Yolov7 neural network for pelvic X-rays after total hip arthroplasty: automatically measuring component position parameters- a retrospective feasibility study.
Authors
Affiliations (8)
Affiliations (8)
- Department of Imaging, The Second Affiliated Hospital of Baotou Medical College, Baotou, 014030, China.
- Department of Orthopedics, The Second Affiliated Hospital of Inner Mongolia Medical University, Hohhot, 010000, China.
- Department of Orthopedics, The Second Hospital of Ulanqab, Ulanqab, 011800, China.
- Department of Imaging, The Second Affiliated Hospital of Inner Mongolia Medical University, Hohhot, 010000, China.
- Department of Human Anatomy, Inner Mongolia Medical University, Xinhua Street, Hohhot, 010000, China.
- Department of Imaging, the Affiliated Hospital of Inner Mongolia Medical University, Hohhot, 010000, China.
- Department of Imaging, Baotou Cancer Hospital, Baotou, 014030, China. [email protected].

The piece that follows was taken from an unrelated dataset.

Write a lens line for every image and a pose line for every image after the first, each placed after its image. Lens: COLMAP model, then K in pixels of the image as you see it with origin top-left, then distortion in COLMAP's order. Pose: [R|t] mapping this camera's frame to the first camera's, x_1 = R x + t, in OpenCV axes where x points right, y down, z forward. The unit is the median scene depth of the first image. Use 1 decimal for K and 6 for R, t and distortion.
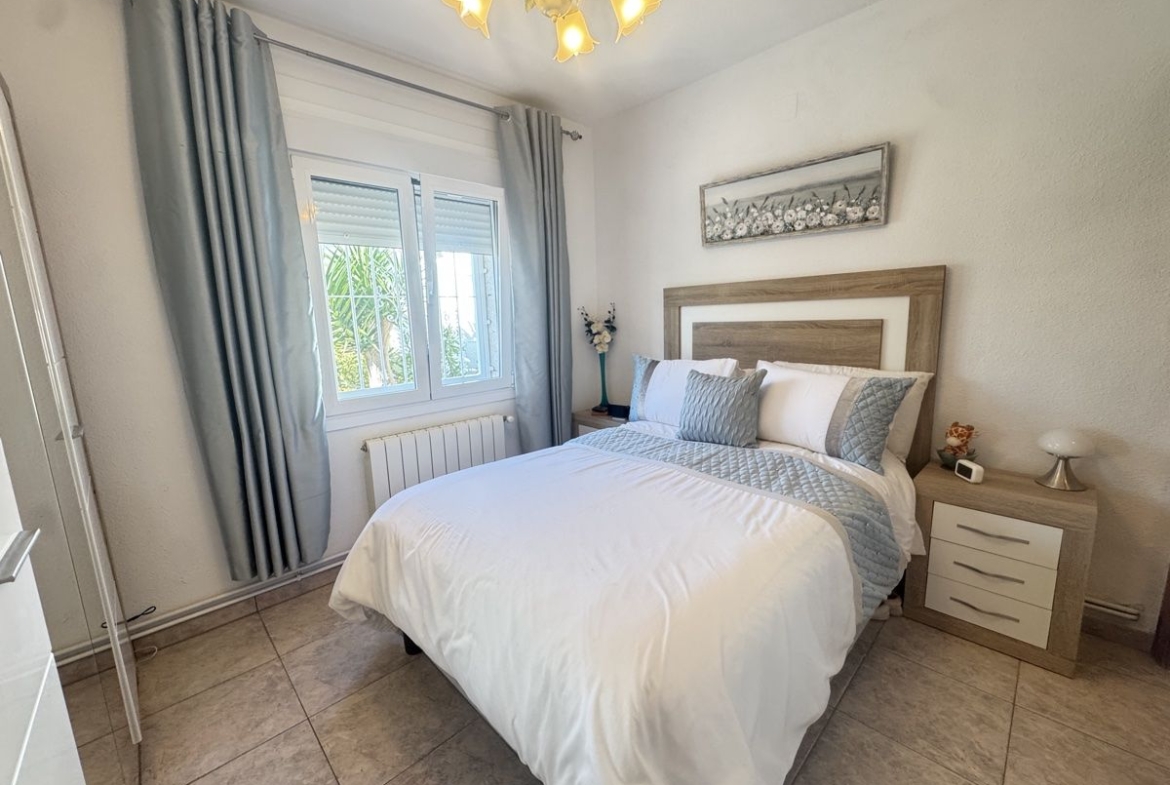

- Department of Human Anatomy, Inner Mongolia Medical University, Xinhua Street, Hohhot, 010000, China. [email protected].
Abstract
After total hip arthroplasty (THA), regular follow-up X-rays are required to evaluate the position of the prosthesis. However, measuring the parameters of prosthesis position consumes a significant amount of time, and there may be variations in the results obtained by different doctors. To validate the feasibility of an artificial intelligence model for the automated measurement of component position parameters on anteroposterior X-rays after THA. Post-THA anteroposterior X-rays were collected from five hospitals in Inner Mongolia, China. They were divided into training, validation and test sets. The model was divided into left, right, and bilateral THA modules for training. Statistical analysis was performed using Python 3.8 and SPSS 25.0. The accuracy of the model in keypoint detection and measurement were assessed. In addition, we compared the time difference between the model and manual measurements. A total of 1050 X-rays were included in the training and validation sets (350 X-rays for each module), and 105 in the test set (35 X-rays for each module). Overall, 80.00-100.00% of the model-predicted keypoints fell within 3 mm of the standard keypoints. The model-predicted values were highly consistent with the standard reference values (intra-class correlation coefficient = 0.89-0.99, r = 0.83-0.99, root mean square error = 0.96-3.43, mean absolute error = 0.78-2.87, mean difference = -1.29-1.17). The model-predicted values were highly consistent with the measurements of senior attending radiologists. The model took an average of 3.2 s to measure an X-ray image, which is significantly shorter than the 751.76 s in manual measurement. This study validates the feasibility of the model for rapid and accurate keypoint identification and component position parameter measurement on anteroposterior X-rays. The model holds promise as a diagnostic aid to alleviate clinicians' workload and facilitate the monitoring of prosthetic positioning changes following THA. Not applicable.